Climate Change Could Cause Sudden Biodiversity Losses Worldwide

A new study finds that biodiversity losses from climate change could occur suddenly across the globe.

A dead coral reef in the Maldives, the result of climbing global temperatures.

Hotter global temperatures may cause abrupt losses in biodiversity, according to a new study, as in coral reefs like this one in the Maldives. (Photo by Carl Court/Getty Images)

A warming global climate could likely cause sudden, potentially catastrophic losses of biodiversity in regions across the globe throughout the 21st century, finds a new study that includes contributions from a UConn researcher.

The findings, published today in Nature, predict when and where there could be severe ecological disruption in the coming decades, and suggests that the first waves could already be happening.

The study’s lead author, Alex Pigot of the University College London Centre for Biodiversity & Environment Research, says, “We found that climate change risks to biodiversity don’t increase gradually. Instead, as the climate warms, within a certain area most species will be able to cope for a while, before crossing a temperature threshold, when a large proportion of the species will suddenly face conditions they’ve never experienced before.”
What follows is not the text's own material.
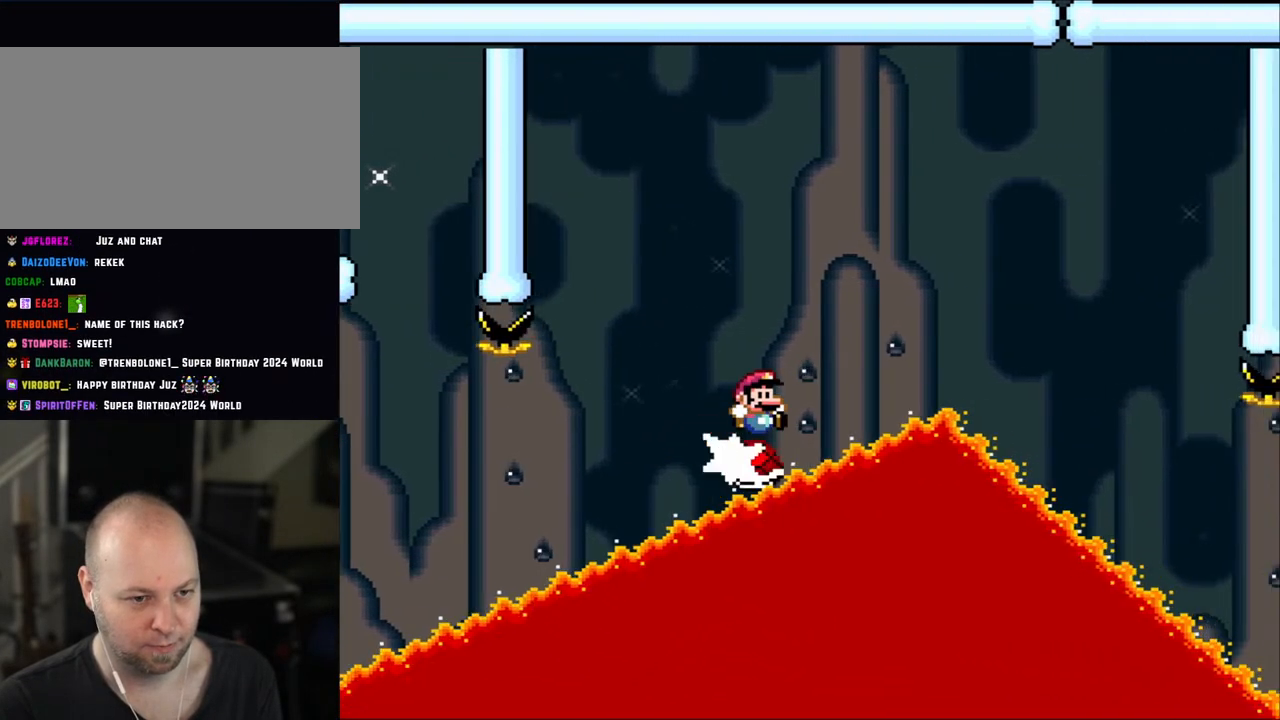
{"buttons": ["Y", "DPAD_RIGHT"], "events": []}
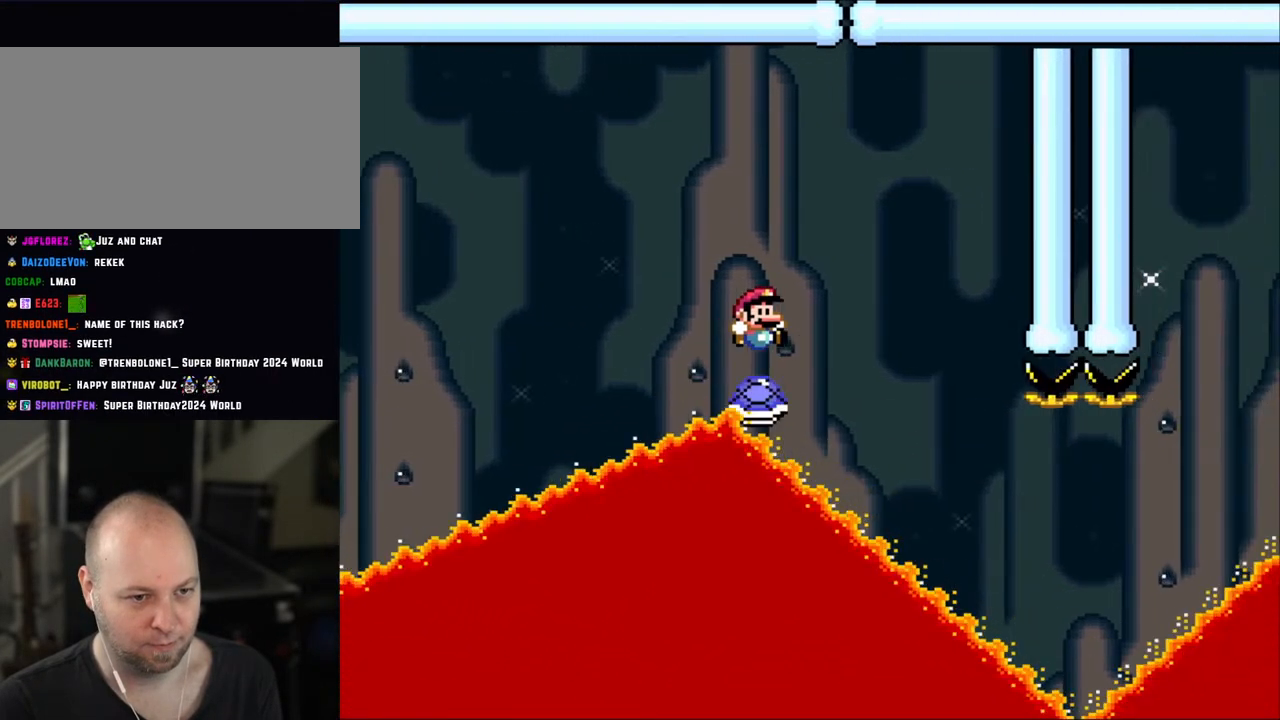
{"buttons": ["Y", "DPAD_RIGHT"], "events": [[183, "DPAD_RIGHT", "up"], [483, "DPAD_RIGHT", "down"]]}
Pigot and colleagues including Cory Merow from the University of Connecticut, Christopher Trisos of the University of Cape Town, South Africa and the National Socio-Environment Synthesis Center – SESYNC in Maryland were seeking to predict threats to biodiversity over the course of the 21st century, rather than a single-year snapshot. They used climate model data from 1850 to 2005, and cross-referenced it with the geographic ranges of 30,652 species of birds, mammals, reptiles, amphibians, fish, and other animals and plants. The data was available for areas across the globe, divided into 100 by 100 km square grid cells.

Merow, a quantitative ecologist in UConn’s Department of Ecology and Evolutionary Biology, says they monitored the temperature increases based on projected changes due to global warming for each spot in a species’ range.
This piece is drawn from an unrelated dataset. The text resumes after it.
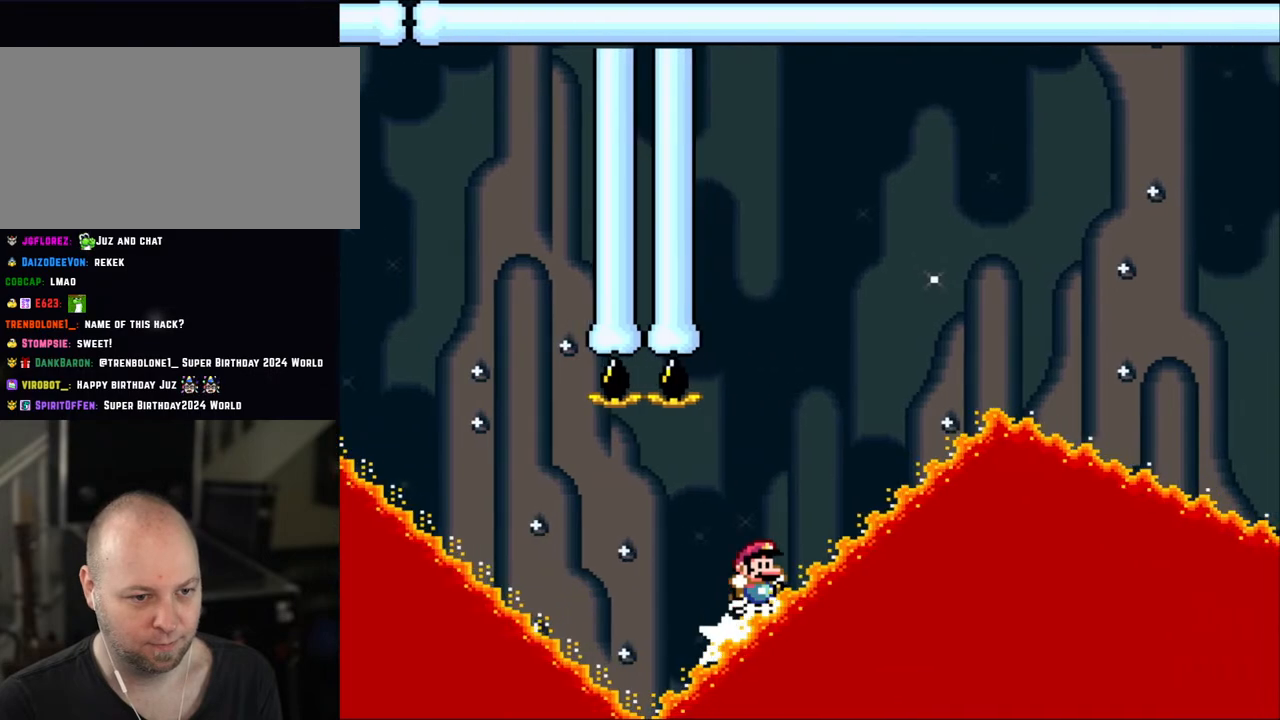
{"buttons": ["Y", "DPAD_RIGHT"], "events": [[50, "B", "down"], [150, "DPAD_RIGHT", "up"], [183, "DPAD_LEFT", "down"], [250, "DPAD_LEFT", "up"], [283, "DPAD_RIGHT", "down"], [500, "B", "up"]]}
“For a single species we were able to determine, at each location in its range, the year when it is expected to get warmer than it can tolerate,” he says.  “Then we did that with thirty thousand species and combined the results.”

They used climate model projections for each year up to 2100 to predict when species in each grid cell will begin experiencing temperatures that are consistently higher than the organism has previously experienced across its geographic range, for a period of at least five years.

Trisos says, “The historic temperature models, combined with species ranges, showed us the range of conditions that each organism can survive under, as far as we know.”

Merow adds, “Across the globe, when species are exposed to new temperatures and climate, die-offs happen rapidly. When one species goes, a lot of other species go with it. We found this pattern of abruptness and we tried to get rid of it by exploring different modeling decisions to be sure it wasn’t an artefact, but it’s consistent.”

The researchers found that in most ecological communities across the globe, a large proportion of the organisms will find themselves outside of their niche (comfort zone) within the same decade. Across all of the communities, on average 73% of the species facing unprecedented temperatures before 2100 will cross that threshold simultaneously.

The researchers predict that such unprecedented temperature regimes will begin before 2030 in tropical oceans, and recent events such as mass bleaching of corals on the Great Barrier Reef suggest this is happening already. Higher latitudes and tropical forests are predicted to be at risk by 2050.

Pigot says these findings highlight the urgent need for climate change mitigation, by immediately and drastically reducing emissions, which could help save thousands of species from extinction. Keeping global warming below 2°C effectively “flattens the curve” of how this risk to biodiversity will accumulate over the century, providing more time for species and ecosystems to adapt to the changing climate – whether that’s by finding new habitats, changing their behaviour, or with the help of human-led conservation efforts.

Merow adds, “We hope that our findings could serve as an early warning system, predicting which areas will be most at risk and when, that could help target conservation efforts and improve future model projections. It may be valuable to develop a ten-year monitoring program – similar to what climate scientists do, but for biodiversity – which could be updated regularly based on what actually occurs.”

The study was funded by the Royal Society, the National Science Foundation (USA) and the African Academy of Sciences.